Go line by line through the data and copy those with the word "shoulder".
***** INFORMATION PROVIDED *****
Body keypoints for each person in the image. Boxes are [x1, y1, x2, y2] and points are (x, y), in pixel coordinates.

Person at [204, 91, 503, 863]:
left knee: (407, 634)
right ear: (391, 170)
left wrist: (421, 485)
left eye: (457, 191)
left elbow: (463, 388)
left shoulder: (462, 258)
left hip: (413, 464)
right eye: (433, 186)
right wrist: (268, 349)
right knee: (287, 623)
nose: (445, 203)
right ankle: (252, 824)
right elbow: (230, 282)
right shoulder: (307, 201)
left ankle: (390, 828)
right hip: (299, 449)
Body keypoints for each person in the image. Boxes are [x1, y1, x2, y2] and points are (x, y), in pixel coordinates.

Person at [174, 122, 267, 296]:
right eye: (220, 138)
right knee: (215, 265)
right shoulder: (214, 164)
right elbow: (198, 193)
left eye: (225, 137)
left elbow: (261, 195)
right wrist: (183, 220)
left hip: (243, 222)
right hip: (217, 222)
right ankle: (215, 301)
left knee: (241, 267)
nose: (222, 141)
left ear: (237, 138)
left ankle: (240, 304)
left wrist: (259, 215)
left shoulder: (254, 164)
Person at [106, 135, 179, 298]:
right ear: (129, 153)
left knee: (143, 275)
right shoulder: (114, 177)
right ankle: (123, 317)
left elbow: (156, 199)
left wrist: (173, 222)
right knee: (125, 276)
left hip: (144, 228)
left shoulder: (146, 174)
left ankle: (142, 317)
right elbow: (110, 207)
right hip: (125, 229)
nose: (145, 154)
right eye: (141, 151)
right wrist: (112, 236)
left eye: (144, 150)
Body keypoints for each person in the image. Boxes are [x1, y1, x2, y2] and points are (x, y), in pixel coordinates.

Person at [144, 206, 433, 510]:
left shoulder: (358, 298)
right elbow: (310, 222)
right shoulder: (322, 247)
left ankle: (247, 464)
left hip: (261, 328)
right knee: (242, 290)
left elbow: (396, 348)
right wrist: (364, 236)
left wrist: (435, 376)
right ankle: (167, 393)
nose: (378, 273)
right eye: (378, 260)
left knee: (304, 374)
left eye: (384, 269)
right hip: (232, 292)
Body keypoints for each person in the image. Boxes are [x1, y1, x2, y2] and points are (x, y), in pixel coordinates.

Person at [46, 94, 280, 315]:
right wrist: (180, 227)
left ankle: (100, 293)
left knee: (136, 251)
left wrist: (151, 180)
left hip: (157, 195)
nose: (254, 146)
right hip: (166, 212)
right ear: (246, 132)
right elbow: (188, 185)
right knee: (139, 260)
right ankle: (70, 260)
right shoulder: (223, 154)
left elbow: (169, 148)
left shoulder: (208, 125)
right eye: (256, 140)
*****
SOLUTION:
left shoulder: (462, 258)
right shoulder: (307, 201)
right shoulder: (214, 164)
left shoulder: (254, 164)
right shoulder: (114, 177)
left shoulder: (146, 174)
left shoulder: (358, 298)
right shoulder: (322, 247)
right shoulder: (223, 154)
left shoulder: (208, 125)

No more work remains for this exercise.